Nuclear energy is one of the pillars of Korea’s long-term energy and climate strategy, with a target for nuclear to provide a minimum of 30% of the energy mix in 2030. Today, 26 reactors of 26 gigawatts (GW) of installed capacity provide about a third of electricity. To support its goals, Korea has built a highly skilled workforce in the nuclear energy sector, enabling the country to strengthen its position as a global player. It exports its technology widely. Research and development (R&D) efforts in the nuclear sector focus on building the country’s nuclear technology base to support exports. Small modular reactors (SMRs) are a major focus of its efforts. Korea should leverage its existing knowledge, technical expertise and manufacturing capacity to support the development a national industrial complex for the construction and demonstration of SMRs.
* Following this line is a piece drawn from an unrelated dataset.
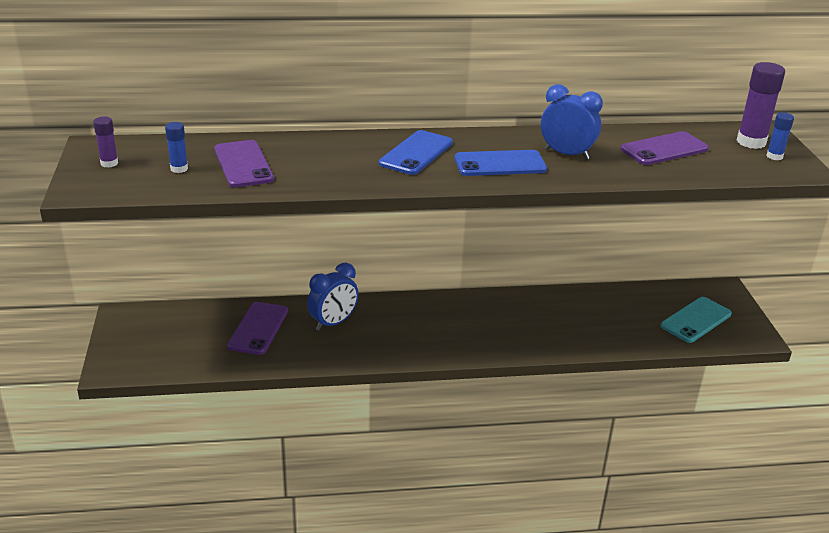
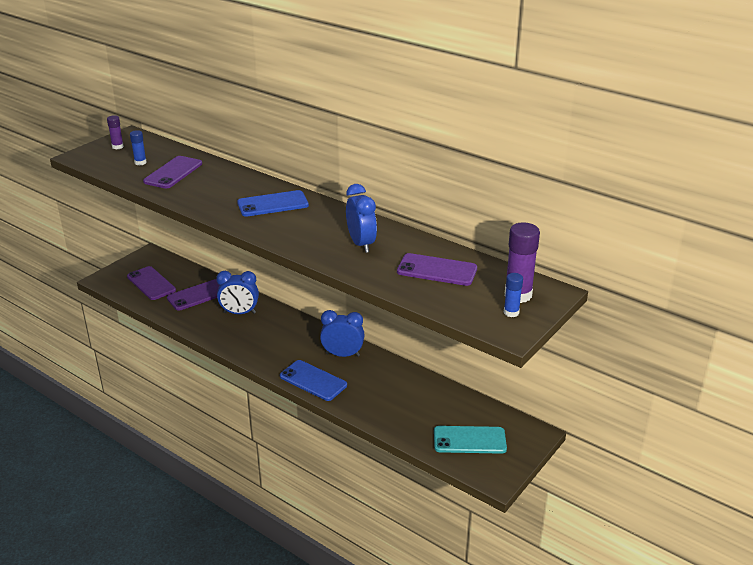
camera: 45 degrees right, 0 degrees up
blue phone [455,150,547,176] -> blue phone moved to [280,360,347,401]
none -> purple phone [127,266,176,300]
none -> blue clock [320,310,365,357]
With a focus on demonstrating both SMR manufacturing and operation for an end-use industrial case application, the country could look to showcase efficient SMR manufacturing.
Low-emissions hydrogen is widely seen as a potential solution for decarbonising hard-to-abate industrial sectors where alternatives are limited. Korea was one of the first countries to launch a hydrogen roadmap (in 2019), which focuses mainly on the transport, buildings and power sectors. Nonetheless, the adoption of low-emissions hydrogen is some way off and Korea must overcome several challenges if it is to fully realise its potential. Korea should clarify the policy instruments needed to increase use of hydrogen in hard-to-abate sectors such as industry and heavy-duty transport. It should also create clear and transparent rules on building, owning and operating hydrogen pipelines and import terminals. Investors and project developers need clear and stable regulatory frameworks; without timely buildout of infrastructure, the link between hydrogen supply and demand is broken, leading to uncertainty and stunted market growth.
Korea’s power system is isolated, lacking interconnections with neighbouring countries; therefore maintaining the reliability and stability of the system is a challenge. The planned expansion of nuclear power and variable renewable energy (VRE) sources alongside the planned phase-out of coal-fired power will have major implications for the operation of the electricity system as the stable and reliable supply of electricity is becoming more important for major industries such as semiconductors and data centres. In the power sector, energy storage, particularly battery storage, contributes to electricity security by stabilising the grid, meeting peak load demands and facilitating the integration of increasing amounts of VRE. A Development Strategy for the Energy Storage Industry was announced in October 2023, and in July 2025, Korea launched its first Energy Storage System Central Contract Market. Korea aims to boost the global competitiveness of lithium battery-based energy storage systems (ESS) and develop non-lithium, long-duration energy storage technologies. Using large-scale batteries, Korea aims to stabilise the grid during periods of high demand while smoothing out fluctuations in VRE supply. While using battery storage can add capacity to the system, investment in the technology is limited, as battery storage is unable to participate in the wholesale electricity market, offer ancillary services or contribute to grid congestion management. Korea should establish a clear roadmap for the expansion of the centralised contract market to the mainland based on lessons learnt from recent trial projects on Jeju Island.